方法:设置一个快步指针和一个慢步指针,快步指针和慢步指针同时向前,如果不存在环,那么快步指针必定会变为NULL 或者它的next为NULL;
否则有环,当快步结点和慢步结点相遇,重置快步结点,步长变为一步,然后执行,当快步结点与慢步结点相遇时就是环的入口结点。(我不会证明)
/*
struct ListNode {
int val;
struct ListNode *next;
ListNode(int x) : val(x), next(NULL) {}
};*/
class ChkLoop {
public:
int chkLoop(ListNode* head, int adjust) {
// write code here
ListNode* slowStep = head;
ListNode* fastStep = head;
while(fastStep!=NULL&&fastStep->next!=NULL){
slowStep = slowStep->next;
fastStep = fastStep->next->next;
if(slowStep == fastStep){
break;
}
}
if(fastStep==NULL ||fastStep->next == NULL){
return -1;
}
fastStep = head;
while(fastStep != slowStep){
fastStep = fastStep->next;
slowStep = slowStep->next;
}
return fastStep->val;
}
};
现在有两个无环单链表,若两个链表的长度分别为m和n,请设计一个时间复杂度为O(n + m),额外空间复杂度为O(1)的算法,判断这两个链表是否相交。
给定两个链表的头结点headA和headB,请返回一个bool值,代表这两个链表是否相交。保证两个链表长度小于等于500。
相交的意思是从某一结点开始后面的结点都相同。
所以对于长的链表需要先向后运行一段距离,直到两个链表的剩余段相同时才进行比较,如果中间有某个结点相同则返回True
/*
struct ListNode {
int val;
struct ListNode *next;
ListNode(int x) : val(x), next(NULL) {}
};*/
class CheckIntersect {
public:
bool chkIntersect(ListNode* headA, ListNode* headB) {
// write code here
int dv = 0;
int lena = 0,lenb = 0;
ListNode *head;
head = headA;
while(head!=NULL){
lena++;
head = head->next;
}
head = headB;
while(head!=NULL){
lenb++;
head = head->next;
}
if(lena>=lenb){
dv = lena - lenb;
while(dv>0){
headA = headA->next;
dv--;
}
while(headA!=NULL&&headB!=NULL){
if(headA == headB){
return true;
}
headA = headA ->next;
headB = headB ->next;
}
return false;
}
else{
dv = lenb - lena;
while(dv>0){
headB = headB->next;
dv--;
}
while(headB!=NULL&&headA!=NULL){
if(headA == headB){
return true;
}
headA = headA ->next;
headB = headB ->next;
}
return false;
}
}
};
5.14
如何判断两个有环单链表是否相交?相交的话返回第一个相交的节点,不想交的话返回空。如果两个链表长度分别为N和M,请做到时间复杂度O(N+M),额外空间复杂度O(1)。

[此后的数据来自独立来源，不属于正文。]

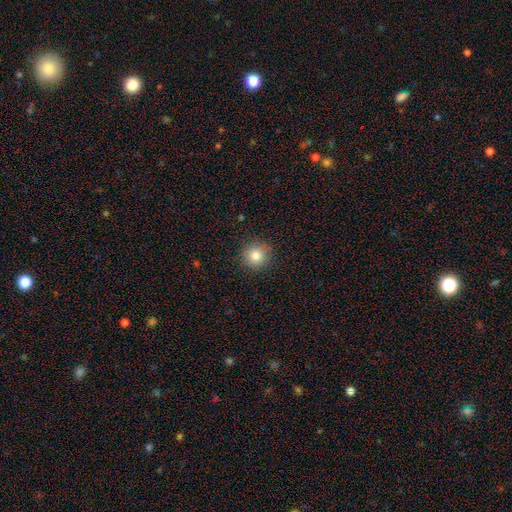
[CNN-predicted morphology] The model was most divided on "smooth or featured": smooth: 82%, star or artifact: 11%, featured or disk: 7%. More confident: how rounded — round (94%); merging — none (90%).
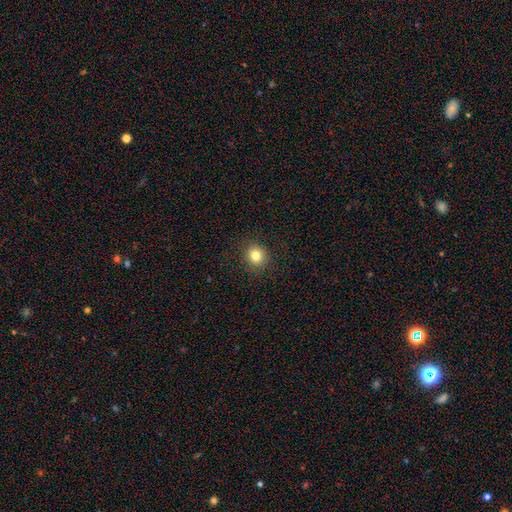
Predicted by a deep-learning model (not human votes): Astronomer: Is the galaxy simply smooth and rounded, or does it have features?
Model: smooth — 82%.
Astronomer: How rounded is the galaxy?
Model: round — 87%.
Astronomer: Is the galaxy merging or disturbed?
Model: none — 90%.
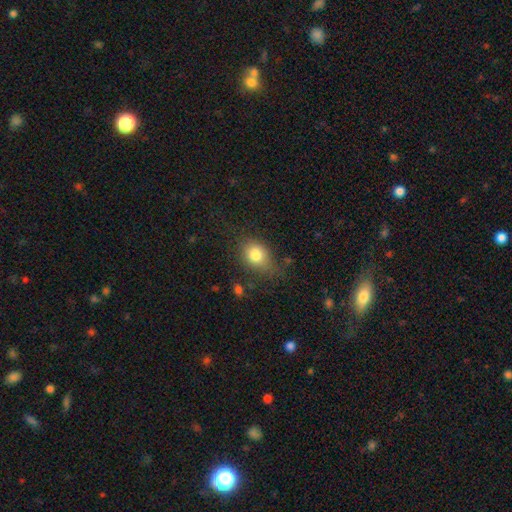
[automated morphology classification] Smooth or featured: smooth — 81% (featured or disk — 10%)
How rounded: in between — 62% (round — 36%)
Merging: none — 66% (minor disturbance — 23%)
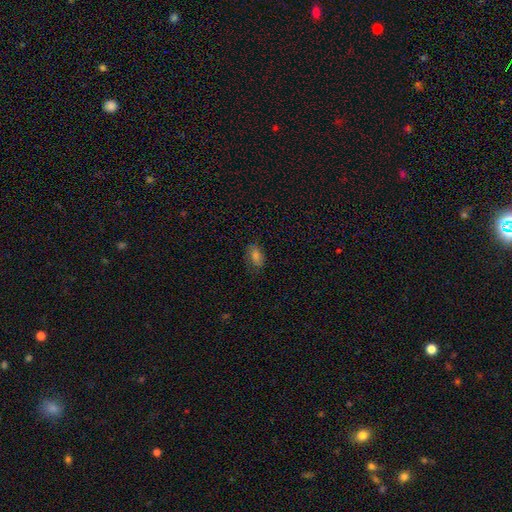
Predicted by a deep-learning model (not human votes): A smooth galaxy with no disk features (71%) that is in between round and cigar-shaped (86%).

Vote fractions:
- Smooth or featured? smooth: 71% / star or artifact: 16% / featured or disk: 13%
- How rounded? in between: 86% / round: 11% / cigar-shaped: 3%
- Merging? none: 78% / minor disturbance: 16% / major disturbance: 5% / merger: 1%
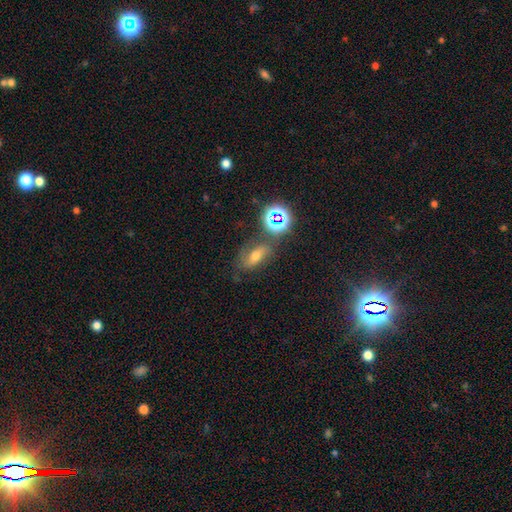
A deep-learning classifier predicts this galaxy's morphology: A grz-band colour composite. It shows a smooth galaxy with no disk features (40%). Merging: none (66%).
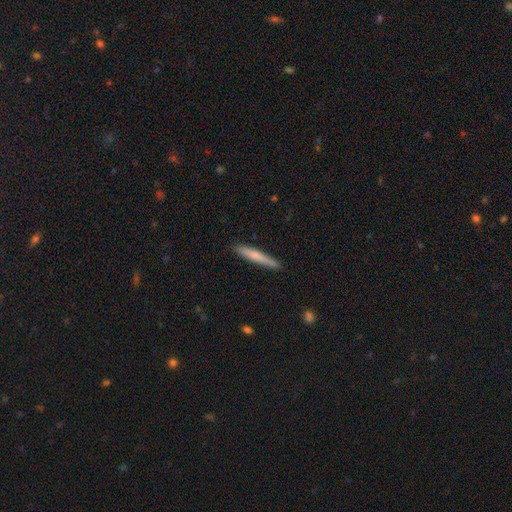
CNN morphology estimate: Overall: smooth (67%; featured or disk 28%). How rounded: cigar-shaped (95%). Merging: none (87%).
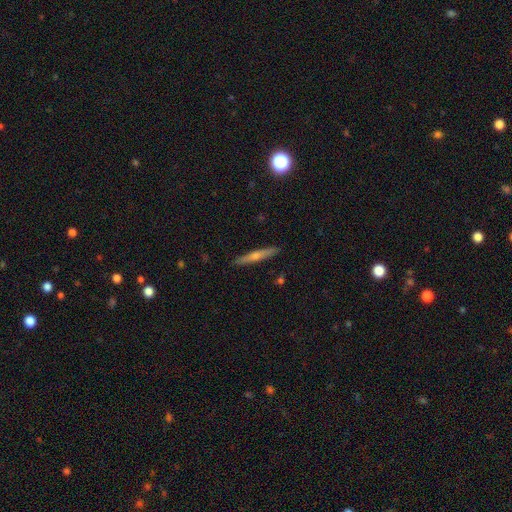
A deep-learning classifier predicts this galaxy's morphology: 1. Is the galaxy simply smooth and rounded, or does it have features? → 53% featured or disk, 40% smooth, 7% star or artifact.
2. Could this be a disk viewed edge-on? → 95% yes, 5% no.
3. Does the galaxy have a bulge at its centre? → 74% rounded, 22% none, 4% boxy.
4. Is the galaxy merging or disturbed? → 91% none, 7% minor disturbance, 1% major disturbance, 1% merger.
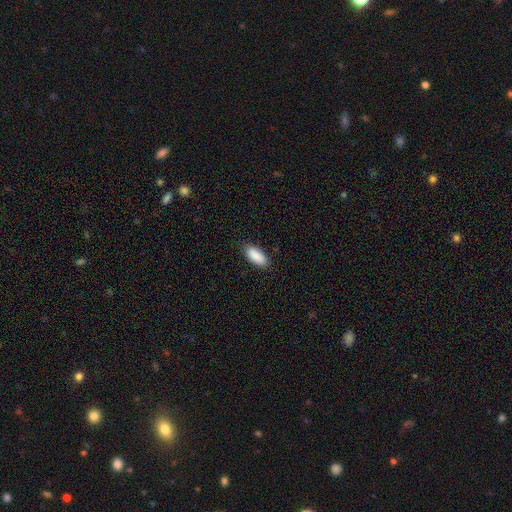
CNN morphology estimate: smooth_or_featured: smooth (p=0.91) [alt: star or artifact p=0.06]
how_rounded: in between (p=0.88) [alt: cigar-shaped p=0.11]
merging: none (p=0.87) [alt: minor disturbance p=0.10]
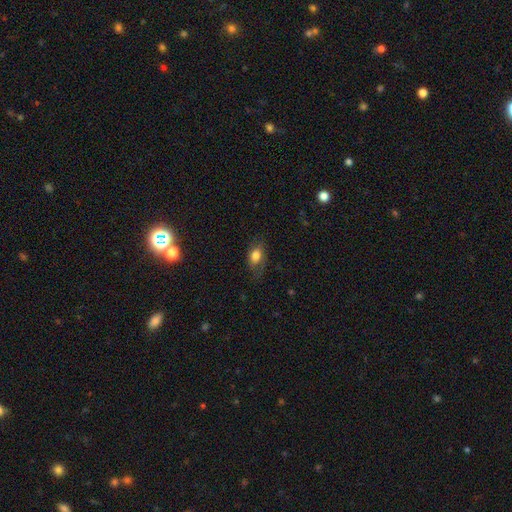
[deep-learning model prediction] A smooth galaxy with no disk features (76%) that is in between round and cigar-shaped (81%). Merging: none (62%).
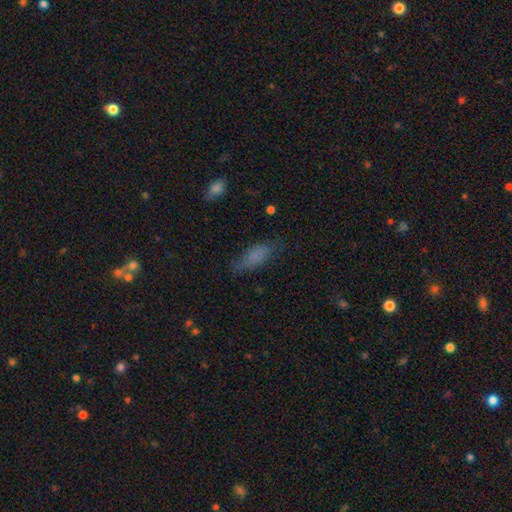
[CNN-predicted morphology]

给定两个链表的头结点head1和head2(注意,另外两个参数adjust0和adjust1用于调整数据,与本题求解无关)。请返回一个bool值代表它们是否相交。
运行超时,但是没找到问题。
思路:先判断环是否有相交,再判断链是否相交,但是这个思路有问题,因为如果链有相交则环必定相交,所以只需要判断环是否相交。
/*
struct ListNode {
int val;
struct ListNode *next;
ListNode(int x) : val(x), next(NULL) {}
};*/
class ChkIntersection {
public:
bool chkInter(ListNode* head1, ListNode* head2, int adjust0, int adjust1) {
// write code here
ListNode* entryNode1= getNode(head1);
ListNode* entryNode2= getNode(head2);
ListNode* saveEntry1 = entryNode1;
ListNode* saveEntry2 = entryNode2;
if(entryNode1 == entryNode2)
return true;
entryNode1 = entryNode1 ->next;
while(entryNode1 != saveEntry1){
if(entryNode1 == entryNode2){
return true;
}
entryNode1 = entryNode1->next;
}
int lena=0,lenb=0;
ListNode *tHead1 = head1;
ListNode *tHead2 = head2;
while(tHead1!=saveEntry1){
lena++;
tHead1 = tHead1->next;
}
while(tHead2!=saveEntry2){
lenb++;
tHead2 = tHead2->next;
}
tHead1 = head1;
tHead2 = head2;
if(lena >= lenb){
int dv = lena-lenb;
while(dv>0){
tHead1 = tHead1->next;
dv--;
}
while(tHead1!=saveEntry1){
if(tHead1 == tHead2){
return true;
}
tHead1 = tHead1->next;
tHead2 = tHead2->next;
}
if(tHead1 == tHead2){
return true;
}else{
return false;
}
}
else{
int dv = lenb - lena ;
while(dv>0){
tHead2 = tHead2->next;
dv--;
}
while(tHead2!=saveEntry2){
if(tHead2 == tHead1){
return true;
}
tHead2 = tHead2->next;
tHead1 = tHead1->next;
}
if(tHead1 == tHead2){
return true;
}
else{
return false;
}
}
}
ListNode* getNode(ListNode *head){
ListNode *fastStep = head;
ListNode *slowStep = head;
while(fastStep != slowStep){
slowStep = slowStep ->next;
fastStep = fastStep ->next->next;
}
fastStep = head;
while(fastStep !=slowStep){
fastStep = fastStep->next;
slowStep = slowStep->next;
}
return fastStep;
}
};
别人家的代码:
给定两个单链表的头节点head1和head2,如何判断两个链表是否相交?相交的话返回true,不想交的话返回false。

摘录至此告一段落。